1. Carefully consider your own powers of memory and see whether you can decide which of the four types of brain you have. Apply similar tests to your classmates or a group of school children whom you have a chance to observe. Be sure to take into account the effects of past training or habits of memory.
2. Watch in your own memorizing and also that of school children for failures in recall caused by lack of proper associations. Why is it particularly hard to commit what one does not understand?
3. Observe a class in a recitation or an examination and seek to discover whether any defects of memory revealed are to be explained by lack of (1) repetition, (2) recency, (3) vividness in learning.
4. Make a study of your own class and also of a group of children in school to discover their methods of memorizing. Have in mind the rules for memorizing given in section 5 of this chapter.
5. Observe by introspection your method of recall of historical events you have studied, and note whether images form an important part of your memory material; or does your recall consist chiefly of bare facts? In how far does this depend on your method of learning the facts in the first place?

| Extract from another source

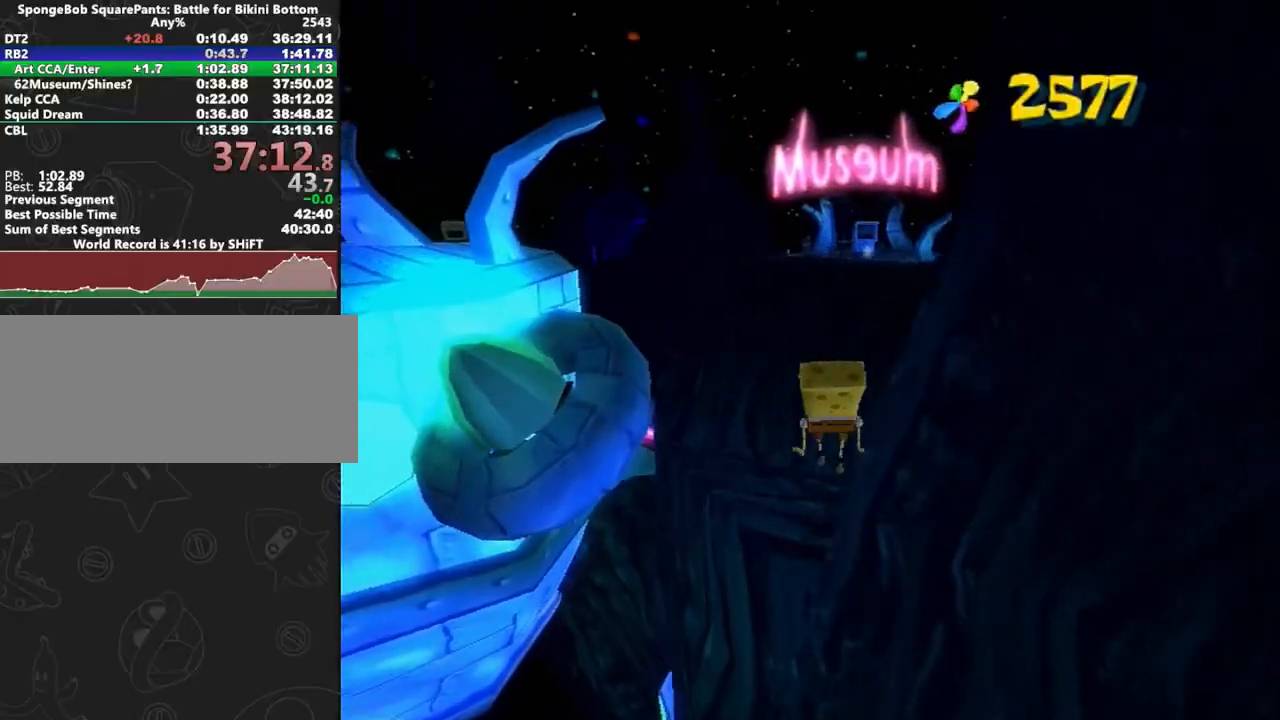
{"buttons": ["A"], "left_stick": "up-right", "right_stick": "center", "button_events": [[117, "A", "down"], [200, "A", "up"], [283, "A", "down"]]}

6. Carefully consider your experience from cramming your lessons. Does the material learned in this way stay with you? Do you understand it and find yourself able to use it as well as stuff learned during a longer interval and with more time for associations to form?
CHAPTER XII
THINKING
No word is more constantly on our lips than the word think. A hundred times a day we tell what we think about this thing or that. Any exceptional power of thought classes us among the efficient of our generation. It is in their ability to think that men stand preëminently above the animals.